‘Black Flies Review: Saving Lives Is Hell In Brutal Sean Penn Drama
You might find it helpful to skip to "Molka" knowing that the name comes from an insect that senses death before us and appears on screen pushing a decaying corpse into a bathtub.
And it would be helpful to know that the noise that gradually builds up under the hysterical opening scene builds into the opening "Raining Gold" that reappears at the end of the film. Black Flies is gloom and chaos on an operatic scale, perhaps even Wagnerian, although audiences may feel they are being attacked by heavy metal (as in the Judas Priest song "Evil Never Dies", which also plays in the film). rather than delving into the Ring of God of War cycle.
The Moshka, which premiered in the main competition at the 2023 Cannes Film Festival, was edgy and violent. Directed by New Yorker-born Frenchman Jean-Stefan Savour, this film is sensitive to the worst of New York's misery. the sea ceased to rage.
On the other hand, the whole point of the Black Flies' existence seems to be lost. Saveiro's first two plays, "Johnny the Mad Dog" and "A Prayer Before Dawn", depicted child soldiers and prisons in a brutal way, and Black Flies soon made it clear that the world of New York's paramedics would not be like that. . . more polite.
It begins with Ollie Cross (Tye Sheridan) riding in the back of an ambulance to a scene where several people have been shot dead. The scene unfolds with quick flashes of Ollie, his gloves, flashing lights and sirens, screams and sighs; then the back door of the ambulance opened and the chaos ensued. The opening sequence is loud and bloody and lewd, and deliberately as confusing as Ollie's, ending with a dead man, a confused paramedic, and the feeling that this bad road is as bad as it gets.
However, Ollie's home is a slum in Chinatown, his girlfriend is a single mother, and their often staged sex scenes are made as bright, sad, and hopeless as possible. When they come to the club to blow off steam, it's industrial dance metal's nightmare.
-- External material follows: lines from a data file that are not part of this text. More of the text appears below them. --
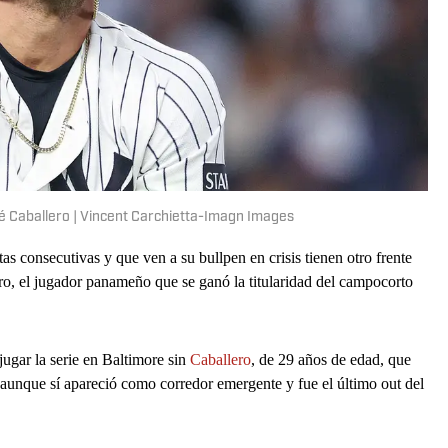
 Caballero | Vincent Carchietta-Imagn Images
s consecutivas y que ven a su bullpen en crisis tienen otro frente
ro, el jugador panameño que se ganó la titularidad del campocorto
ugar la serie en Baltimore sin
Caballero
, de 29 años de edad, que
s aunque sí apareció como corredor emergente y fue el último out del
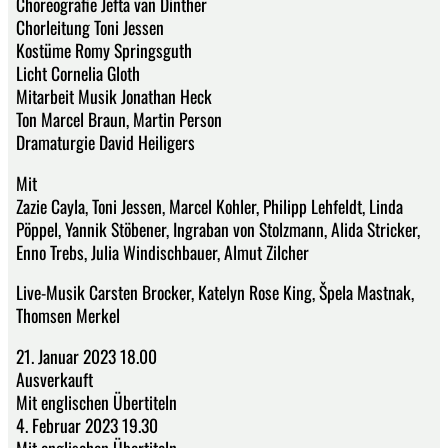
Choreografie Jefta van Dinther
Chorleitung Toni Jessen
Kostüme Romy Springsguth
Licht Cornelia Gloth
Mitarbeit Musik Jonathan Heck
Ton Marcel Braun, Martin Person
Dramaturgie David Heiligers
Mit
Zazie Cayla, Toni Jessen, Marcel Kohler, Philipp Lehfeldt, Linda
Pöppel, Yannik Stöbener, Ingraban von Stolzmann, Alida Stricker,
Enno Trebs, Julia Windischbauer, Almut Zilcher
Live-Musik Carsten Brocker, Katelyn Rose King, Špela Mastnak,
Thomsen Merkel
21. Januar 2023 18.00
Ausverkauft
Mit englischen Übertiteln
4. Februar 2023 19.30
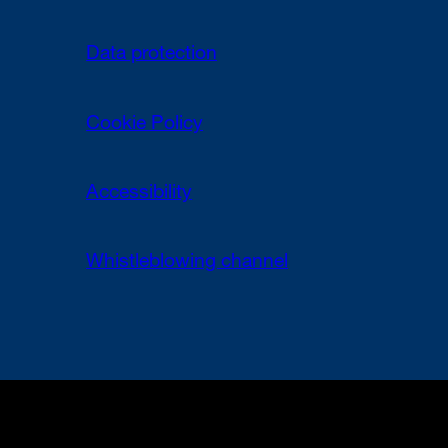
Data protection
Cookie Policy
Accessibility
Whistleblowing channel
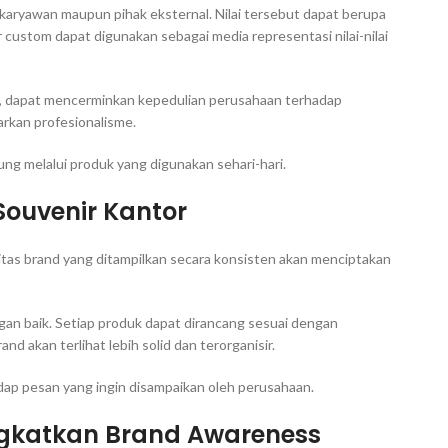
da karyawan maupun pihak eksternal. Nilai tersebut dapat berupa
r custom dapat digunakan sebagai media representasi nilai-nilai
ya, dapat mencerminkan kepedulian perusahaan terhadap
rkan profesionalisme.
ung melalui produk yang digunakan sehari-hari.
 Souvenir Kantor
tas brand yang ditampilkan secara konsisten akan menciptakan
an baik. Setiap produk dapat dirancang sesuai dengan
d akan terlihat lebih solid dan terorganisir.
ap pesan yang ingin disampaikan oleh perusahaan.
ngkatkan Brand Awareness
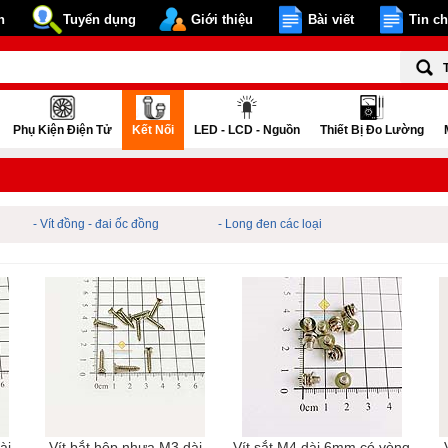
n
Tuyển dụng
Giới thiệu
Bài viết
Tin c
Phụ Kiện Điện Tử
Kết Nối
LED - LCD - Nguồn
Thiết Bị Đo Lường
- Vít đồng - đai ốc đồng
- Long đen các loại
ài
Vít bắt hộp nhựa M3 dài
Vít sắt M4 dài 6mm có vòng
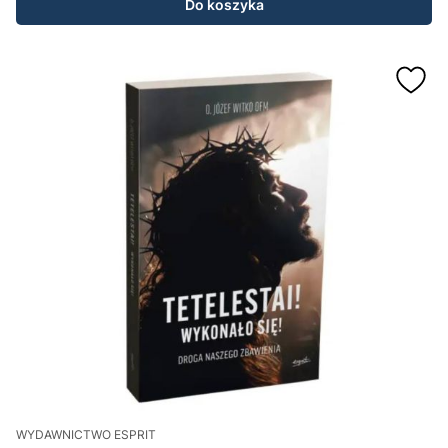
Do koszyka
WYDAWNICTWO ESPRIT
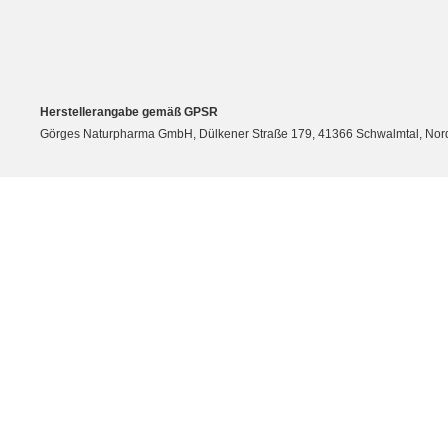
Herstellerangabe gemäß GPSR
Görges Naturpharma GmbH, Dülkener Straße 179, 41366 Schwalmtal, Nordrh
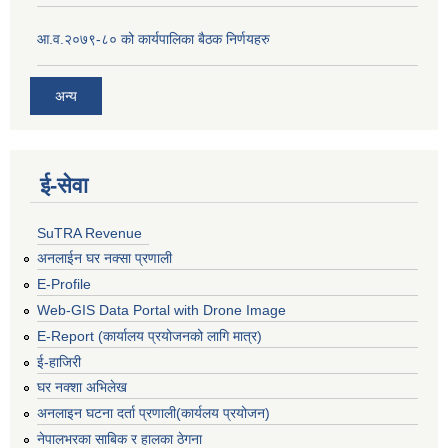
आ.व.२०७९-८० को कार्यपालिका बैठक निर्णयहरु
अन्य
ई‍-सेवा
SuTRA Revenue
अनलाईन घर नक्सा प्रणाली
E-Profile
Web-GIS Data Portal with Drone Image
E-Report (कार्यालय प्रयोजनको लागि मात्र)
ई-हाजिरी
घर नक्शा अभिलेख
अनलाइन घटना दर्ता प्रणाली(कार्यलय प्रयोजन)
नेपालभरका साबिक र हालका ठेगना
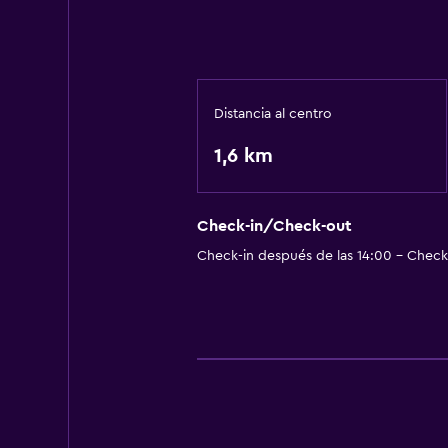
Distancia al centro
1,6 km
Check-in/Check-out
Check-in después de las 14:00 - Check-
And when Ollie teams up with veteran Sean Penn, Dr. When Ollie finally calmed down and talked about his mother's suicide, Ruth replied: And when Ruth calmed down enough to tell the joke, it was about child abuse.
One of the moments in the film, based on Shannon Burke's 2008 novel, is that no one thanks the paramedics, and in Sawyer's version, no one does. They were shouted at and insulted by drug addicts, hooligan gangs, Chinese laundries (Negroes in this story are not very pleasant).
Every time the film can fold, it does. If the caller is going to help a 63-year-old man with breathing problems, the slaughterhouse is in the next room; if a pregnant woman has problems, she will be a former HIV-positive woman who did not take drugs to protect the child and relieve labor pains with heroin; when a man calls for help because the woman's face is bruised from a "fall", his argument with the paramedics comes just as the subway train is accelerating, shaking the apartment just above the tracks.
This film is as much a montage as an attack, and there's something impressive about how well it manages to portray suffering. Grim Pen almost describes himself as a gray man with a jagged toothpick almost always sticking out of his mouth; Ollie dreamed of going to medical school if he could pass the MSAT, but was shot in the leg during his first screen appearance.
Ultimately, the film begins to explore questions of morality in an immoral and unjust environment, and whether one can be an angel of mercy while spending one's days in hell. You can guess the answer, and if you don't want to guess, Sowver will show you the answers scattered across the pavement and the screen.
In "Black Fly" you can find grace notes here and there, but they sound empty. The film wears its discomfort as a badge of honor and is as rude and unfriendly as the face of Sean Penn. Impressive in its wit, the movie nonetheless makes you try and love it, and it's likely that few can match Sevier's sass.